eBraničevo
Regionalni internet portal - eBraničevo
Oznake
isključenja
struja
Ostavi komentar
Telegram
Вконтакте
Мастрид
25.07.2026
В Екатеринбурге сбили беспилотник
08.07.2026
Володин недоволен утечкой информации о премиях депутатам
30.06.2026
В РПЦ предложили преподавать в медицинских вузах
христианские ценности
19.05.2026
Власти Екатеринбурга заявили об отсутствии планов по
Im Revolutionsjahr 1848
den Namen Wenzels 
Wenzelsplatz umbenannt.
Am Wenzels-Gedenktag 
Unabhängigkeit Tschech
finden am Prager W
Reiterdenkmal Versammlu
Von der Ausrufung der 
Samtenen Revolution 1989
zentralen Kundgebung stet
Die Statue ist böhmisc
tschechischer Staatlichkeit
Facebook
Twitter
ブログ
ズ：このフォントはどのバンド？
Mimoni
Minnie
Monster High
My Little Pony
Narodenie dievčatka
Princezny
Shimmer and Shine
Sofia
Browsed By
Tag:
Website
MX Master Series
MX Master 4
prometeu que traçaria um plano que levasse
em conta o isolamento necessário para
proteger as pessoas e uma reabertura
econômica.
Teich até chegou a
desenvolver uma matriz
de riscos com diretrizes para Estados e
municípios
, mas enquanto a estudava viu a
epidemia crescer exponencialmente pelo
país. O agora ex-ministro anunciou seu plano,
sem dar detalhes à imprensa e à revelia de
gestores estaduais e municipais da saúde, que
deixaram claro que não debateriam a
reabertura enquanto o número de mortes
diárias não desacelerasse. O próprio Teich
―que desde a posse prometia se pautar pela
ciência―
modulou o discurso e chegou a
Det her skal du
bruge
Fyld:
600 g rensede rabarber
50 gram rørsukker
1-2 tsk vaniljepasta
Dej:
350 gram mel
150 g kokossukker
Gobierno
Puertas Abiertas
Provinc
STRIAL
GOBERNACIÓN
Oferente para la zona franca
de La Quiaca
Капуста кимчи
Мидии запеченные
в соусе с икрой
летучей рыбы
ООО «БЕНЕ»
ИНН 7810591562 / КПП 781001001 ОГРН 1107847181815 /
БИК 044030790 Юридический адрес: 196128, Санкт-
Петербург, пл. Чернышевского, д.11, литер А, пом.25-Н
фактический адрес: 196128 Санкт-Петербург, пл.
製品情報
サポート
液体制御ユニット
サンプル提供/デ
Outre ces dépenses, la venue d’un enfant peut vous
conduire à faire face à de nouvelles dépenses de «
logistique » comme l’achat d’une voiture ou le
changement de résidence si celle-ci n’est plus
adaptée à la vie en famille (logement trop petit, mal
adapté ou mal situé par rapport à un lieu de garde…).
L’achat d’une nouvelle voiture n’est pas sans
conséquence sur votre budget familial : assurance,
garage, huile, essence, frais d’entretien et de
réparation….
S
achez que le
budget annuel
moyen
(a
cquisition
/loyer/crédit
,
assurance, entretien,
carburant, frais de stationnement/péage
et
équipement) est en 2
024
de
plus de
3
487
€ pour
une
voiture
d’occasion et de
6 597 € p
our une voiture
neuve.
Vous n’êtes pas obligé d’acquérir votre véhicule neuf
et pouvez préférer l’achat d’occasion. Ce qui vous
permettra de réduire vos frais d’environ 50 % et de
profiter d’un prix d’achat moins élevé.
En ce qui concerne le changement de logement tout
++++++++++++++++++++
● **WHAT YOU NEED TO DO**
Your answer should be every line above that contains the word "changement".

● **EXERCISE OUTPUT**
changement de résidence si celle-ci n’est plus
En ce qui concerne le changement de logement tout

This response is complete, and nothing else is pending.